══ Input ══

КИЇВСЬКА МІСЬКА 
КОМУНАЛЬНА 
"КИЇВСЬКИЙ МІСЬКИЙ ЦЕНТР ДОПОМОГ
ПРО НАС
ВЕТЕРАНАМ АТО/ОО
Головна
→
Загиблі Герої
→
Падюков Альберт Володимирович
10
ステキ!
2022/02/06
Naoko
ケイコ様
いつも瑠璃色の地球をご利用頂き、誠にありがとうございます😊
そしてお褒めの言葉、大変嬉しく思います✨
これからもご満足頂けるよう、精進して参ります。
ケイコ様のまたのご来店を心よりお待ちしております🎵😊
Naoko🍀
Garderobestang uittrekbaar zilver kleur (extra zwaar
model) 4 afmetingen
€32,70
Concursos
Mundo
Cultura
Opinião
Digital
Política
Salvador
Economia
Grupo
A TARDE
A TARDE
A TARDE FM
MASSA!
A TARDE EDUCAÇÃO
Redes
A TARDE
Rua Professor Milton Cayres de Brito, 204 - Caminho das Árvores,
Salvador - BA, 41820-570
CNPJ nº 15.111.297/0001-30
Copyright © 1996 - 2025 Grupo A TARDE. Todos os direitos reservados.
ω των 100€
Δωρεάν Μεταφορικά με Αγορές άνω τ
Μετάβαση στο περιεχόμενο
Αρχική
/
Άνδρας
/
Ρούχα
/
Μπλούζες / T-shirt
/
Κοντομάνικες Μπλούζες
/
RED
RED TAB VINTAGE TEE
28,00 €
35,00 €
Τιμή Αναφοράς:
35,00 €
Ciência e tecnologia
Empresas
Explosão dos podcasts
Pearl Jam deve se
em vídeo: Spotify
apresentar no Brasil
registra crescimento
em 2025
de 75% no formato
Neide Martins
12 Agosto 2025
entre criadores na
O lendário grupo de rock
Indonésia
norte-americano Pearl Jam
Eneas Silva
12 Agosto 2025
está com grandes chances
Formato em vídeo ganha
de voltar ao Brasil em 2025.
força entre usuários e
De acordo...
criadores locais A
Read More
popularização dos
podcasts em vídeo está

═══

Exercise directions
Pull every line of text from the listing above, keeping each word, symbol, and line in its original order and form.

Result of this task
КИЇВСЬКА МІСЬКА 
КОМУНАЛЬНА 
"КИЇВСЬКИЙ МІСЬКИЙ ЦЕНТР ДОПОМОГ
ПРО НАС
ВЕТЕРАНАМ АТО/ОО
Головна
→
Загиблі Герої
→
Падюков Альберт Володимирович
10
ステキ!
2022/02/06
Naoko
ケイコ様
いつも瑠璃色の地球をご利用頂き、誠にありがとうございます😊
そしてお褒めの言葉、大変嬉しく思います✨
これからもご満足頂けるよう、精進して参ります。
ケイコ様のまたのご来店を心よりお待ちしております🎵😊
Naoko🍀
Garderobestang uittrekbaar zilver kleur (extra zwaar
model) 4 afmetingen
€32,70
Concursos
Mundo
Cultura
Opinião
Digital
Política
Salvador
Economia
Grupo
A TARDE
A TARDE
A TARDE FM
MASSA!
A TARDE EDUCAÇÃO
Redes
A TARDE
Rua Professor Milton Cayres de Brito, 204 - Caminho das Árvores,
Salvador - BA, 41820-570
CNPJ nº 15.111.297/0001-30
Copyright © 1996 - 2025 Grupo A TARDE. Todos os direitos reservados.
ω των 100€
Δωρεάν Μεταφορικά με Αγορές άνω τ
Μετάβαση στο περιεχόμενο
Αρχική
/
Άνδρας
/
Ρούχα
/
Μπλούζες / T-shirt
/
Κοντομάνικες Μπλούζες
/
RED
RED TAB VINTAGE TEE
28,00 €
35,00 €
Τιμή Αναφοράς:
35,00 €
Ciência e tecnologia
Empresas
Explosão dos podcasts
Pearl Jam deve se
em vídeo: Spotify
apresentar no Brasil
registra crescimento
em 2025
de 75% no formato
Neide Martins
12 Agosto 2025
entre criadores na
O lendário grupo de rock
Indonésia
norte-americano Pearl Jam
Eneas Silva
12 Agosto 2025
está com grandes chances
Formato em vídeo ganha
de voltar ao Brasil em 2025.
força entre usuários e
De acordo...
criadores locais A
Read More
popularização dos
podcasts em vídeo está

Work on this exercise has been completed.